Darauf vorbereitet, wie stets recht herzlich begrüßt zu werden, schrak ich ein wenig zusammen angesichts der Bulldogge, die mich mit unfreundlichem Knurren in Empfang nahm und mich auf den Stuhl kommandierte. Sie sandte mir ein paar Blicke, die mir bedeuteten den Schnabel zu halten und mich ihren gebellten Kommandos zu fügen, anderenfalls ich mit meiner Enthauptung zu rechnen hatte.
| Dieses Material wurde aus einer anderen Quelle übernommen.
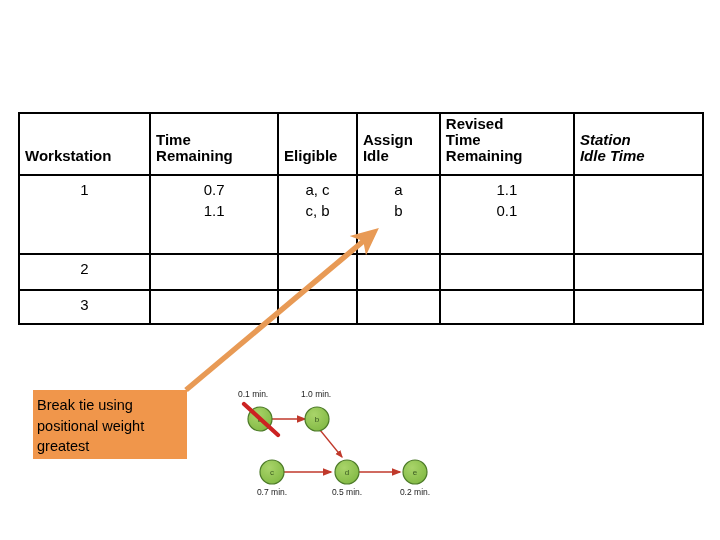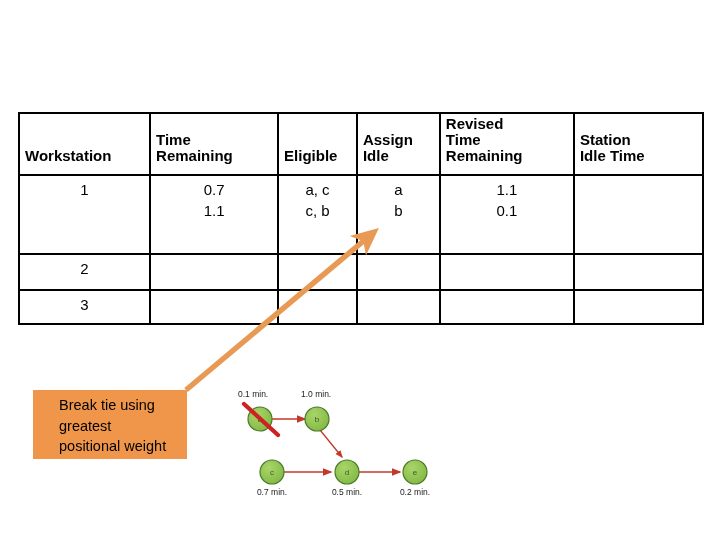--- a/index.html
+++ b/index.html
@@ -54,7 +54,7 @@
   .col-el   { width: 77px;  }
   .col-at   { width: 81px; border-radius: 29px;  }
   .col-rtr  { width: 131px; }
-  .col-sit  { width: 126px; }
+  .col-sit  { width: 126px; font-style: italic; }
 
   #balance-table tbody td {
     padding: 3px 5px 0 5px;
Ein paar Versuche mit ihr ins Gespräch zu kommen, scheiterten an einem hingeworfenen „No!“ oder „Yesss!“ – Die Dame war Philippina, Ende vierzig, und sie zeigte sehr verhärmte Gesichtszüge.
So ging meine Nagelpflege, anders als sonst, völlig wortlos vonstatten, und ich war froh, als meine Wohltäterin zum Ende kam.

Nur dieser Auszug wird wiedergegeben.